Dass Friedrichshain-Kreuzberg den Versuch wieder eingestellt hat, mag mich nicht wirklich verwundern.
In Neukölln wurde der Versuch jedoch erfolgreich ausgeweitet. Allein im Jahr 2014 wurden dort über 50 gefälschte Dokumente entdeckt; in den ersten beiden Monaten des Jahres 2015 über 20. Aber es stimmt auch: In Neukölln gehen die Fallzahlen aktuell zurück. Es wäre jedoch sicherlich falsch anzunehmen, dass dies mit der Abnahme von krimineller Energie einhergeht. Vielmehr ist es doch wohl so, dass sich eine Seitwärtsbewegung eingestellt hat, dass sich herumgesprochen hat, dass Neukölln der einzige Bezirk ist, in dem diese Art der Prüfung von Personaldokumenten stattfindet. Wenn man dieses Argument als gegeben und richtig einschätzt, wird man kaum an einer flächendeckenden und landesweiten Lösung vorbeikommen; die Mittel dafür sind im Haushalt eingestellt. Sollte eine Direktvergabe erfolgen können, ist das Projekt zeitnah noch in diesem Jahr durchführbar. Sollte man dafür eine europaweite Ausschreibung benötigen, wird man als Zieljahr wahrscheinlich erst das Jahr 2017 erreichen. Bei einer flächendeckenden Einführung wird sich der Preis durch die Anzahl der anzuschaffenden Geräte sicherlich reduzieren.
Der Senat hat den Bezirken im Übrigen Hilfestellungen angeboten. Dazu zählt u. a. das Angebot der Polizei und des Bezirks Neukölln, einen Leitfaden für eine Standardschulung zu entwickeln, um einen professionellen, sicheren und für die betroffenen Mitarbeiter guten Weg der Nutzung der Geräte zu ermöglichen. Auch die teilweise kritischen Fragen aus einzelnen Bezirken – organisatorischer und rechtlicher Natur – sind bei gutem Willen lösbar.

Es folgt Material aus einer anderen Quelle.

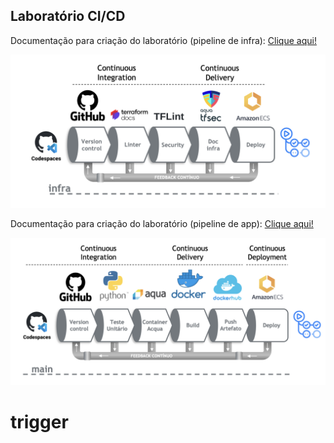 ## Laboratório CI/CD

Documentação para criação do laboratório (pipeline de infra): [Clique aqui!](./Labs/doc-infra/README.md)

![](./Labs/doc-infra/img/cicd-infra.png)

Documentação para criação do laboratório (pipeline de app): [Clique aqui!](./Labs/doc-app/README.md)

![](./Labs/doc-app/img/lab-cicd.png)
# trigger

Insofern bitte ich Sie darum: Lassen Sie uns dieses wichtige Projekt gemeinsam auf einen guten Weg bringen.
Der Senat wird aufgefordert, darauf hinzuwirken, dass in allen bezirklichen Bürgerämtern ein elektronisches Dokumentenprüfgerät eingeführt und eingesetzt wird.
Die Mittel sind eingestellt, das ist berichtet worden. Vielleicht gibt es aber ja Probleme bei der Umsetzung dieses Vorhabens – dann sollten diese benannt werden. Welche Probleme sind das? Es ist jedenfalls wieder einmal ein Antrag, der an den derzeitigen Problemen der Bürgerämter vorbeigeht; dazu hat Kollege Birk schon einiges ausgeführt.
Es wurde auch schon darüber berichtet und hier dargelegt, dass in der Ausländerbehörde und einigen Bezirken in den Jahren 2012/2013 Pilotversuche mit den Dokumentenprüfgeräten durchgeführt wurden. Ausländerbehörde und Bezirke – bis auf Neukölln – sind wieder aus diesem Projekt ausgestiegen. Begründung: geringer Nutzen in der Praxis. Geringer Nutzen in der Praxis war die Begründung für den Ausstieg einiger Bezirke. Und ich meine, der Einsatz von Dokumentenprüfgeräten ist derzeit wirklich das kleinste Problem der Bürgerämter.
Die derzeitigen Probleme – sollte man meinen – der bezirklichen Bürgerämter sind doch bekannt. So wird in einer Presseerklärung des Bezirksamtes Mitte – um auch einmal ein anderes Bezirksamt zu nennen – vom November 2015 mitgeteilt, dass aus Sicht des Bezirksamtes der Senat in Sachen Bürgerämter auf Nebenschauplätzen unterwegs ist. Und damit meinten sie die Dokumentenprüfgeräte. Fast nichts ist geklärt. Zitat vom Bezirksamt Mitte:
Für fast 1 Million Euro pro Jahr sollen alle Bürgerämter mit Dokumentenprüfgeräten ausgestattet werden. Die Beschäftigten sollen zukünftig mit Hilfe dieser Geräte jedes Ausweisdokument auf seine Echtheit überprüfen.